→ Testo scelto
Quest'anno in occasione della giornata il CNS e il CIVIS, il coordinamento delle associazioni e federazioni dei donatori di sangue, che riunisce Avis, Fidas, Fratres e Croce Rossa, hanno organizzato una campagna, che riprende quella dell'Oms, intitolata quindi 'Be there for someone else', diretta in maniera particolare alla sensibilizzazione dei giovani sul tema della donazione.
L'iniziativa prevede una pagina web sul sito del CNS che verrà messa on line il 14 giugno che raccoglie video di testimonianza raccolti sia tra i pazienti che tra i donatori, iniziative specifiche e contributi di personaggi famosi del mondo dello spettacolo e dello sport. Il materiale verrà anche rilanciato sui diversi social network. Fa parte della campagna anche una conferenza internazionale sulla donazione di plasma prevista per il 15 giugno in collaborazione con Fiods, la federazione internazionale dei donatori di sangue.

→ Consegna 1
Nel testo sulla donazione di sangue, riporta il tratto che va da "L'iniziativa prevede una" fino a "donatori di sangue.", sostituendo "conferenza internazionale" con "giornata di studio".
→ Consegna 2
Riprendi il testo sulla campagna per la donazione di sangue e prosegui dopo la sua ultima frase.

→ Righe fornite
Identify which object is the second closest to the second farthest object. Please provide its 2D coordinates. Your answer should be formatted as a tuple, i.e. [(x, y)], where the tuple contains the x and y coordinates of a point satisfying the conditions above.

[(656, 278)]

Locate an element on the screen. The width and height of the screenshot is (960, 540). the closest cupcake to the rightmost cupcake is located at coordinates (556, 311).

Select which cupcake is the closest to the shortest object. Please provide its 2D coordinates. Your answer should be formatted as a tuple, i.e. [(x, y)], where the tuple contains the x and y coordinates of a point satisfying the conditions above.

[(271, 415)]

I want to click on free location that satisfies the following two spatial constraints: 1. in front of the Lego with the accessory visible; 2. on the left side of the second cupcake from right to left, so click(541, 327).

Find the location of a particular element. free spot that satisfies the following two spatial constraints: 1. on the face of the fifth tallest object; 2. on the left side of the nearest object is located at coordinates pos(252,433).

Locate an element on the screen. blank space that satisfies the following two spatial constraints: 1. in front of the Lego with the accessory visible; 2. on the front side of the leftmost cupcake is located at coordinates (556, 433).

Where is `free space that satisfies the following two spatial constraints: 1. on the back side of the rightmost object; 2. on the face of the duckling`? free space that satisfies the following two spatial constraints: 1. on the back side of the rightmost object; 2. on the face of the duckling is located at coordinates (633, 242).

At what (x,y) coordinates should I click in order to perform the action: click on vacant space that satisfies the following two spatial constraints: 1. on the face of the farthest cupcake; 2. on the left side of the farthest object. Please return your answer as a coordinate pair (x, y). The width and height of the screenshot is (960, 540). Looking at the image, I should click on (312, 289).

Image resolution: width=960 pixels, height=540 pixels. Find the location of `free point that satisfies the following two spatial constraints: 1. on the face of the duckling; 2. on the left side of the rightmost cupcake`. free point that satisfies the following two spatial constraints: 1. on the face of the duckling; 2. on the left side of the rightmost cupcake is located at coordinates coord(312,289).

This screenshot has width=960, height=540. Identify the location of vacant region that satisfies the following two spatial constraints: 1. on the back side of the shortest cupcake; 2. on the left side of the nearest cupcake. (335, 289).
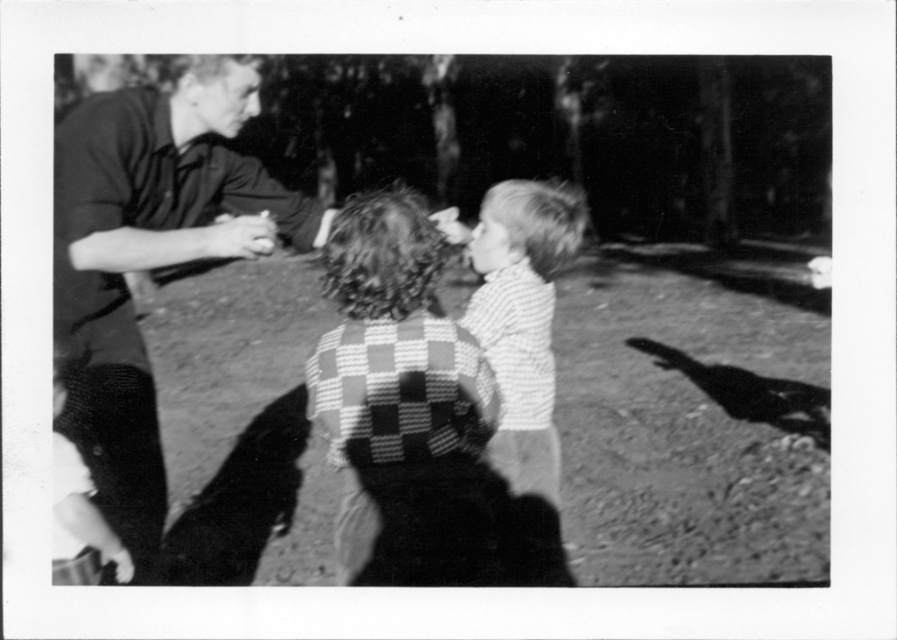
Is checkered fabric sweater at center to the right of striped cotton shirt at center from the viewer's perspective?

Incorrect, checkered fabric sweater at center is not on the right side of striped cotton shirt at center.

Describe the element at coordinates (397, 397) in the screenshot. The height and width of the screenshot is (640, 897). I see `checkered fabric sweater at center` at that location.

Locate an element on the screen. The image size is (897, 640). checkered fabric sweater at center is located at coordinates (397, 397).

Who is shorter, smooth dark shirt at left or striped cotton shirt at center?

striped cotton shirt at center

Is smooth dark shirt at left to the left of striped cotton shirt at center from the viewer's perspective?

Correct, you'll find smooth dark shirt at left to the left of striped cotton shirt at center.

Is point (85, 132) in front of point (501, 456)?

Yes, point (85, 132) is in front of point (501, 456).

The height and width of the screenshot is (640, 897). What are the coordinates of `smooth dark shirt at left` in the screenshot? It's located at (147, 253).

Who is taller, smooth dark shirt at left or checkered fabric sweater at center?

With more height is smooth dark shirt at left.

Does smooth dark shirt at left lie behind checkered fabric sweater at center?

That is True.

At what (x,y) coordinates should I click in order to perform the action: click on smooth dark shirt at left. Please return your answer as a coordinate pair (x, y). This screenshot has width=897, height=640. Looking at the image, I should click on (147, 253).

At what (x,y) coordinates should I click in order to perform the action: click on smooth dark shirt at left. Please return your answer as a coordinate pair (x, y). Looking at the image, I should click on (147, 253).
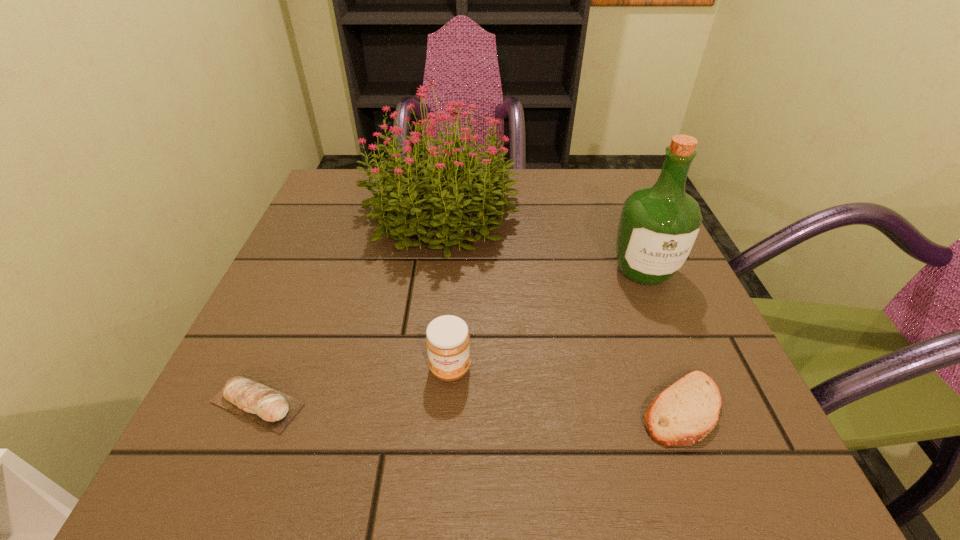
In the image, there is a desktop. Identify the location of vacant space at the near edge. (458, 431).

You are a GUI agent. You are given a task and a screenshot of the screen. Output one action in this format:
    pyautogui.click(x=<x>, y=<y>)
    Task: Click on the free space at the left edge of the desktop
    Image resolution: width=960 pixels, height=540 pixels.
    Given the screenshot: What is the action you would take?
    pyautogui.click(x=300, y=293)

I want to click on free spot at the right edge of the desktop, so click(617, 265).

In the image, there is a desktop. Where is `vacant space at the far left corner`? The width and height of the screenshot is (960, 540). vacant space at the far left corner is located at coordinates (327, 217).

I want to click on vacant space at the far right corner of the desktop, so click(621, 194).

The height and width of the screenshot is (540, 960). What are the coordinates of `free spot at the near right corner of the desktop` in the screenshot? It's located at (684, 459).

Find the location of `vacant space in between the liquor and the bouquet`. vacant space in between the liquor and the bouquet is located at coordinates (542, 241).

This screenshot has width=960, height=540. I want to click on free spot between the shortest object and the third shortest object, so click(x=565, y=389).

I want to click on empty space that is in between the taller pita bread and the third tallest object, so point(354,386).

Identify the location of vacant space that is in between the third shortest object and the bouquet. (445, 291).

→ Risposta scritta 1
L'iniziativa prevede una pagina web sul sito del CNS che verrà messa on line il 14 giugno che raccoglie video di testimonianza raccolti sia tra i pazienti che tra i donatori, iniziative specifiche e contributi di personaggi famosi del mondo dello spettacolo e dello sport. Il materiale verrà anche rilanciato sui diversi social network. Fa parte della campagna anche una giornata di studio sulla donazione di plasma prevista per il 15 giugno in collaborazione con Fiods, la federazione internazionale dei donatori di sangue.

→ Risposta scritta 2
"La donazione di sangue ed emocomponenti è un atto volontario, anonimo e responsabile: per questo in occasione del 14 giugno vogliamo innanzitutto dire grazie al milione e 680mila donatori che tendono il proprio braccio a favore di quanti necessitano di terapie trasfusionali – ricorda Aldo Ozino Caligaris, portavoce protempore del Civis – Al tempo stesso, tuttavia, è necessario continuare nell'attività di sensibilizzazione delle nuove generazioni affinché sperimentino l'importanza di questo gesto etico e solidaristico a favore degli altri e di se stessi in quanto contribuisce a tenere sotto controllo il proprio stato di salute e a perseguire corretti stili di vita".
Su iniziativa della Presidenza del Consiglio dei Ministri – Dipartimento informazione e editoria verrà riprogrammato sulle reti RAI lo spot sulla donazione del sangue realizzato dal Dipartimento nel 2015 a firma congiunta Presidenza del Consiglio e Ministero della Salute.
Due innovazioni appena introdotte potrebbero aiutare le Regioni a far fronte alle carenze 'periodiche' che si verificano nei mesi estivi e in quelli di picco dell'influenza. Il Ministero della Salute ha inserito per la prima volta i donatori di sangue tra le categorie per cui è possibile offrire gratuitamente il vaccino antinfluenzale, e una raccomandazione del Centro Nazionale Sangue dà la possibilità a tutte le Regioni di non sospendere i donatori che provengono da aree dove è presente il virus West Nile ma di fare loro il test per scoprirne l'eventuale presenza.